This is economically important because the average price per kg slaughter weight is lower in a group of pigs with higher body weight variability compared to a more uniform group of pigs even if the average body weight is identical (Figure 2.5 a).

Figure 2.5 a
The influence of slaughter weight variation on the slaughter price and weight discounts per pig. (Euro-Reference grading grid – 2002; €1.4 base price, optimal weight window 84 kg to 103 kg).

Slaughter houses in Europe pay more money for uniform pig batches compared to a group of pigs with higher body weight variation. This is justified by the fact that uniform pigs have lower slaughter processing costs (less labour, more mechanics).

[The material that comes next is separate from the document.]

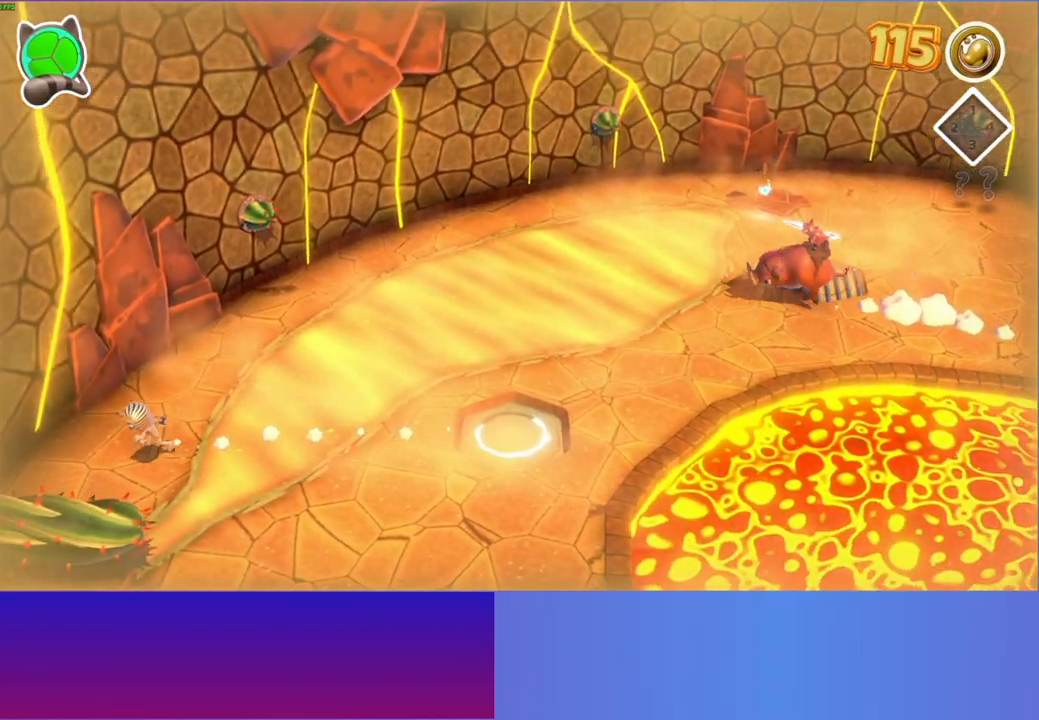
{"buttons": [], "left_stick": "down", "right_stick": "center", "events": [[350, "left_stick", "down"]]}
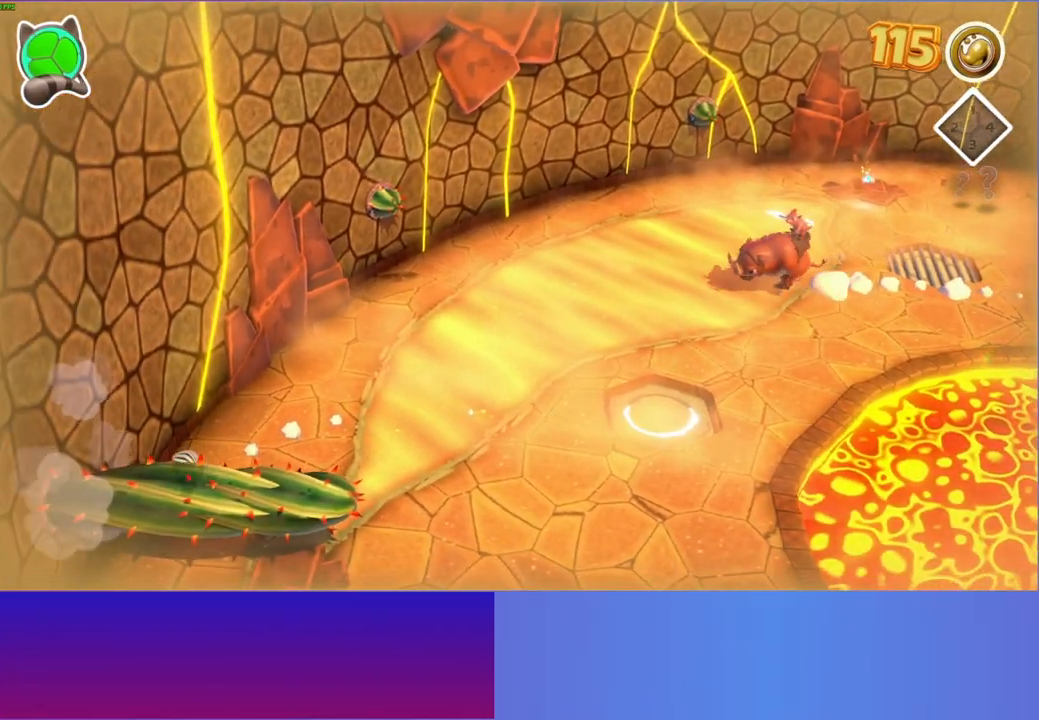
{"buttons": [], "left_stick": "down", "right_stick": "center", "events": [[217, "left_stick", "center"], [467, "left_stick", "down"]]}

Generally, a “carcass grading grid” is applied for the payment of pigs at the slaughter house, which basically includes region and slaughter house specific settings for the base price, for the discounts per kg slaughter weight above/below the desired weight window and for premiums and discounts per % meat content. Especially light weight pigs below the desired weight window have a substantial influence on the average carcass price of the whole group even if the majority of the pigs meet the desired weight window specifications. The financial loss in €/pig due to not meeting the desired body weight specification is called “weight discounts” or “packer penalty”. A weight discount of €1 for a group of pigs means that on average each pig of the slaughtered batch will loose €1 due to the fact that some pigs of the group can not meet the desired weight window.

Figure 2.5 b shows 2 batches of fatteners with nearly the same average body weight but with different body weight variation (red = increased, blue = low). In the group with high body weight variation, less pigs can meet the desired optimal weight window and the percentage of lightweight pigs is increased. It should be noted that lightweight pigs (below the optimal weight window) lead to higher financial losses than heavyweight pigs (above the optimal weight window).

Figure 2.5 b
Two batches of finishers with different slaughter weight variation.

Table 2.5 a shows as an example the weight specifications of a commercial grading grid.

Table 2.5 a
Weight specifications in a commercial grading grid.

The optimal weight window is between 84kg and 103kg slaughter weight. Considering a base price of €1.40 per kg slaughter weight, a pig with 3kg below the optimal weight limit (70kg) would achieve €1.20 per kg slaughter weight and a pig with 3 kg above the weight window (106kg) would still get €1.34 per kg slaughter weight. The resulting weight discount for the pig below (-3kg) and above (+3kg) the desired weight window would be €14.00/pig and €2.16/pig, respectively. Therefore, the real price penalty comes from the lightweight pig. Besides, losses due to overweight or excessively fat pigs are much easier to control by sequential pre-slaughter-sorting compared to moving lightweight pigs into the desired weight group. Nevertheless, additional costs at the farm due to extra labour for sorting and extra transporta­tion costs are directly related to increased body weight variation and should be considered in farm specific economic calculations.

Growing pigs with better uniformity is a smart way to receive a better price at the slaughter house. This opportunity for increasing the income of the farmer should not be missed by controlling Ileitis.